RECORDS SUPPLIED Start Marker

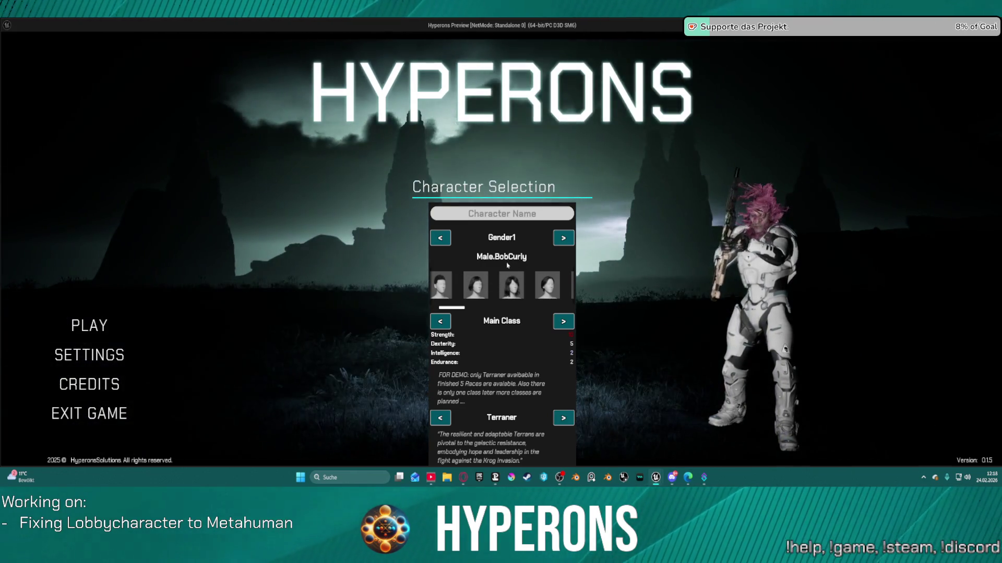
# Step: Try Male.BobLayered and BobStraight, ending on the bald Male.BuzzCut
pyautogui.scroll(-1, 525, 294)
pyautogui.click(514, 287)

RECORDS SUPPLIED End Marker
RECORDS SUPPLIED Start Marker

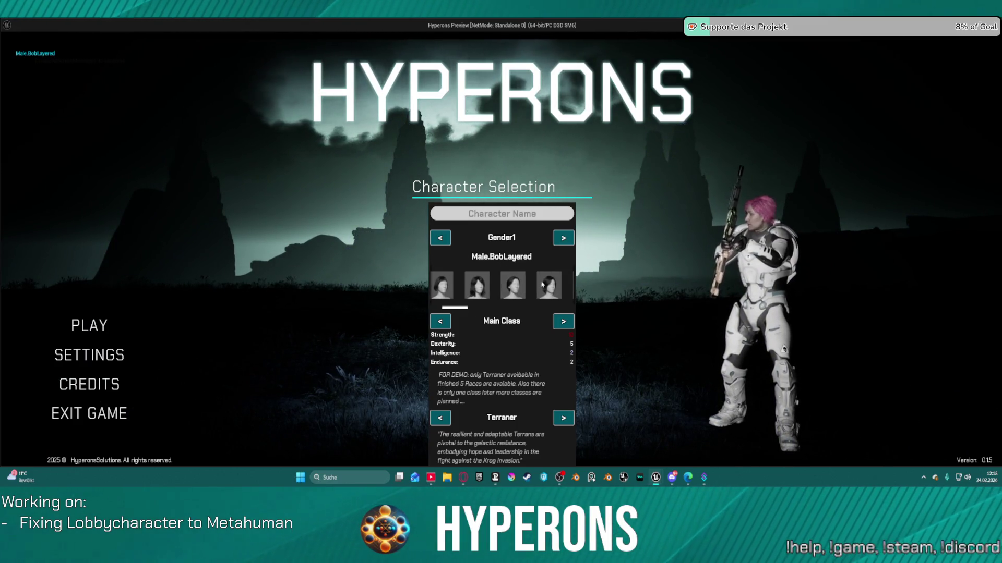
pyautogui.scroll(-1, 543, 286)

RECORDS SUPPLIED End Marker

| EXERCISE |
Take the line above containing "# Step: Try", the line containing "pyautogui.click(514, 287)", and all lines in between, and copy them exactly without anything else.

| EXPECTED ANSWER |
# Step: Try Male.BobLayered and BobStraight, ending on the bald Male.BuzzCut
pyautogui.scroll(-1, 525, 294)
pyautogui.click(514, 287)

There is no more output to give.